** INPUT MATERIAL follows **

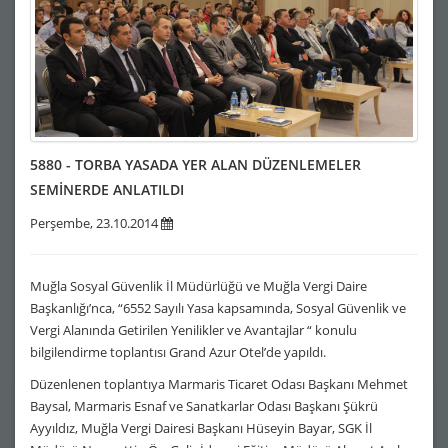
5880 - TORBA YASADA YER ALAN DÜZENLEMELER
SEMİNERDE ANLATILDI
Perşembe, 23.10.2014
Muğla Sosyal Güvenlik İl Müdürlüğü ve Muğla Vergi Daire
Başkanlığı’nca, “6552 Sayılı Yasa kapsamında, Sosyal Güvenlik ve
Vergi Alanında Getirilen Yenilikler ve Avantajlar “ konulu
bilgilendirme toplantısı Grand Azur Otel’de yapıldı.
Düzenlenen toplantıya Marmaris Ticaret Odası Başkanı Mehmet
Baysal, Marmaris Esnaf ve Sanatkarlar Odası Başkanı Şükrü
Ayyıldız, Muğla Vergi Dairesi Başkanı Hüseyin Bayar, SGK İl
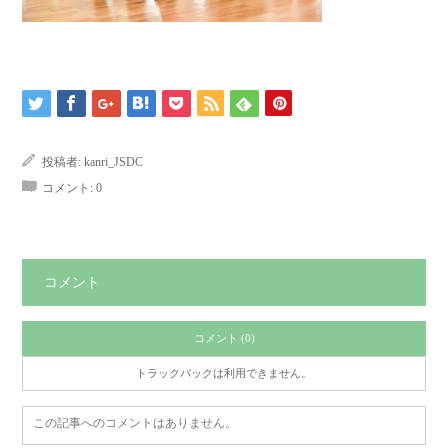
投稿者:
kanri_JSDC
コメント:
0
コメント
コメント (0)
トラックバックは利用できません。
この記事へのコメントはありません。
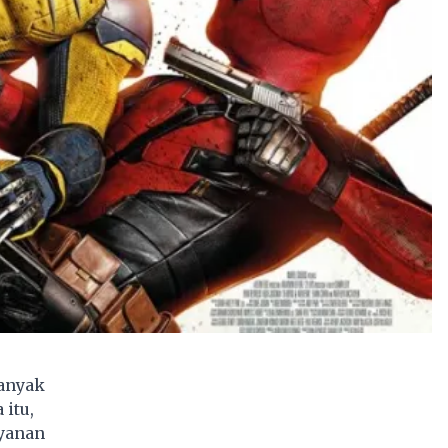
banyak
 itu,
ayanan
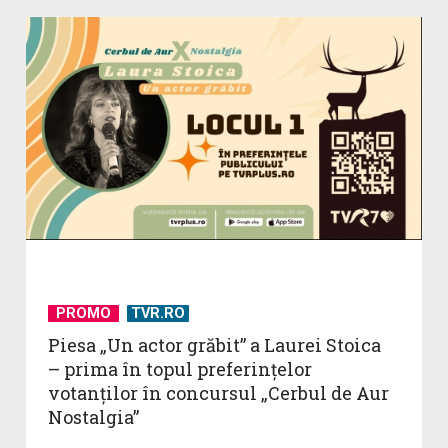
PROMO
TVR.RO
Piesa „Un actor grăbit” a Laurei Stoica
– prima în topul preferinţelor
votanţilor în concursul „Cerbul de Aur
Nostalgia”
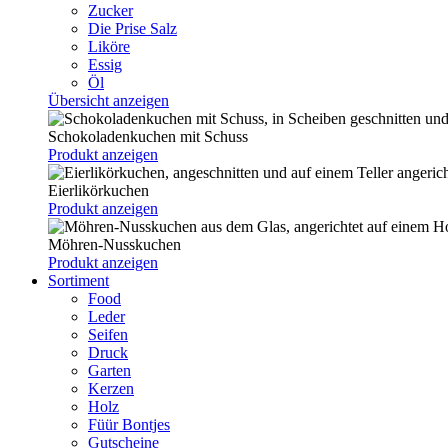
Zucker
Die Prise Salz
Liköre
Essig
Öl
Übersicht anzeigen
Schokoladenkuchen mit Schuss
Produkt anzeigen
Eierlikörkuchen
Produkt anzeigen
Möhren-Nusskuchen
Produkt anzeigen
Sortiment
Food
Leder
Seifen
Druck
Garten
Kerzen
Holz
Füür Bontjes
Gutscheine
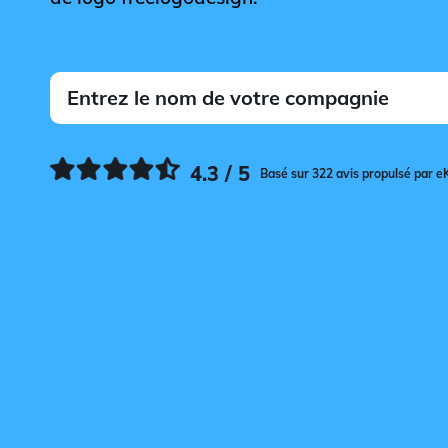
4.3 / 5
Basé sur 322 avis propulsé par e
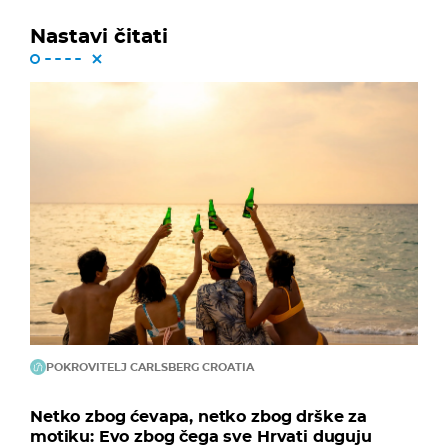
Nastavi čitati
POKROVITELJ CARLSBERG CROATIA
Netko zbog ćevapa, netko zbog drške za
motiku: Evo zbog čega sve Hrvati duguju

** End of INPUT MATERIAL **

→ AIM OF THE TASK
Each entry should appear again exactly as written, pictures excluded.

→ WRITTEN ANSWER
5880 - TORBA YASADA YER ALAN DÜZENLEMELER
SEMİNERDE ANLATILDI
Perşembe, 23.10.2014
Muğla Sosyal Güvenlik İl Müdürlüğü ve Muğla Vergi Daire
Başkanlığı’nca, “6552 Sayılı Yasa kapsamında, Sosyal Güvenlik ve
Vergi Alanında Getirilen Yenilikler ve Avantajlar “ konulu
bilgilendirme toplantısı Grand Azur Otel’de yapıldı.
Düzenlenen toplantıya Marmaris Ticaret Odası Başkanı Mehmet
Baysal, Marmaris Esnaf ve Sanatkarlar Odası Başkanı Şükrü
Ayyıldız, Muğla Vergi Dairesi Başkanı Hüseyin Bayar, SGK İl
投稿者:
kanri_JSDC
コメント:
0
コメント
コメント (0)
トラックバックは利用できません。
この記事へのコメントはありません。
banyak
 itu,
ayanan
PROMO
TVR.RO
Piesa „Un actor grăbit” a Laurei Stoica
– prima în topul preferinţelor
votanţilor în concursul „Cerbul de Aur
Nostalgia”
Zucker
Die Prise Salz
Liköre
Essig
Öl
Übersicht anzeigen
Schokoladenkuchen mit Schuss
Produkt anzeigen
Eierlikörkuchen
Produkt anzeigen
Möhren-Nusskuchen
Produkt anzeigen
Sortiment
Food
Leder
Seifen
Druck
Garten
Kerzen
Holz
Füür Bontjes
Gutscheine
4.3 / 5
Basé sur 322 avis propulsé par e
Nastavi čitati
POKROVITELJ CARLSBERG CROATIA
Netko zbog ćevapa, netko zbog drške za
motiku: Evo zbog čega sve Hrvati duguju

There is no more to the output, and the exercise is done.